The purpose of the SBL talk was to develop an explanation for how the Hebrew Bible came to have such strong links with Canaanite literature if in fact, they were not Canaanites.

He began by distinguishing Ugaritic from Canaanite. Ugaritic is not Canaanite, but they share a parallel culture. There is no chance that later writers had Ugaritic tablets in front of them, so there must be another explanation for the parallels between Ugaritic texts and Hebrew poetry, especially Isaiah and Psalms. Rainey's answer is that these traditions were inherited from the "Levantine literary repetoire." (He used repetoire and reservoir interchangeably in this phrase.) This body of literature must have existed by 14th century BCE in Canaan.

So, the story goes - the pastoralists migrated in the 12th century BCE into the hill country of central Canaan. There are parallels of pottery and culture between Transjordan and the rest of Canaan and Phoenicia during the Iron Age. (At this point, I was wondering what specific evidence we have, material or linguistic, for making fine distinctions between people groups and language groups during the Iron Age.) Then, they adopted the Phoenician alphabet and started writing.

At this point in the discussion, Rainey addresses the problem of the Canaanite shift. He discusses examples from 15th century BCE Amarna letters and the 13th century Papyrus Anastasi to move the date of the Canaanite shift much later. The only positive evidence he offers comes from the 10th and the 7th centuries. One problem with his attempt to re-date the Canaanite shift is that most of his evidence comes from transcriptions of West Semitic names into Akkadian or Egyptian. How reliable are place names for dating sound change? Proper names tend to be insulated from sound change and preserve an older pronunciation longer. I believe Rainey's Canaanite shift theory was related in some way to the accented syllable, but he kind of lost me there as I was contemplating whether or not names were good evidence.

He appeals to the story of Elijah at Carmel from 1 Kings 18 to show that Elijah could be alluding to things that were generally known about Baal (known because of the common literary heritage of the area). The story is used to show the approximate timing when the Levantine literary corpus could have influenced Israelite literature. Rainey believes the 8th century texts of the Hebrew Bible have the closest parallels with Ugaritic literature.
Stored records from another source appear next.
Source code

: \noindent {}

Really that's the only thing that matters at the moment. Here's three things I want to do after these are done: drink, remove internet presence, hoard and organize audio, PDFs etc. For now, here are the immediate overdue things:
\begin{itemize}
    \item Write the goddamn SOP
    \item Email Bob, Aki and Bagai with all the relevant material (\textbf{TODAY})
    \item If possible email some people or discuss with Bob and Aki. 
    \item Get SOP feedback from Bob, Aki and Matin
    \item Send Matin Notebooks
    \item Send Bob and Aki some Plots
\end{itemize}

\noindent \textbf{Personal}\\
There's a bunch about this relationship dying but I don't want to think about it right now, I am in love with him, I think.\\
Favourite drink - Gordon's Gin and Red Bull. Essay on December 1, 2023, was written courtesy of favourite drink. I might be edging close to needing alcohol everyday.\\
Therefore, this is likely the most fruitful period of Phoenician literary influence. His examples included Isa 22:15, Isa 27:1, Psa 74, and Isa 51. There are parallels even though they didn't know about Ugarit because of the shared literary tradition in the Levant. Hebrew writers are borrowing from the Cisjordanian literary reservoir at a time when diplomatic cooperation with the coastal Canaanites is high and one could only expect the stories to be shared among people working closely together. In this way, Rainey has explained the parallels between the Hebrew Bible and Canaanite literature without requiring the Israelites to have originally been Canaanites. The borrowing was based on areal influence, not genetic relationship.

I actually have no problem with the theory that there was a body of shared literary tradition known among the literati of Syria-Palestine. I'm not sure how it bolsters the case of Transjordanian Israelite origins, but during the questions following the presentation, it became clear that what Rainey really would like to prove is that the ultimate origins of Israel are with some proto-Aramean group in the Middle Euphrates region of Mesopotamia, not Transjordan at all.

I do have a problem with Rainey's subtle attempts to re-draw the map of the dialect geography of Syria-Palestine and to re-date the Canaanite shift. I'm pretty sure there's evidence of the Canaanite shift before the 10th century that he must have forgotten to mention.

1 comment:

  1. Doug,

    Thanks for posting on this for those of us who couldn't make this session.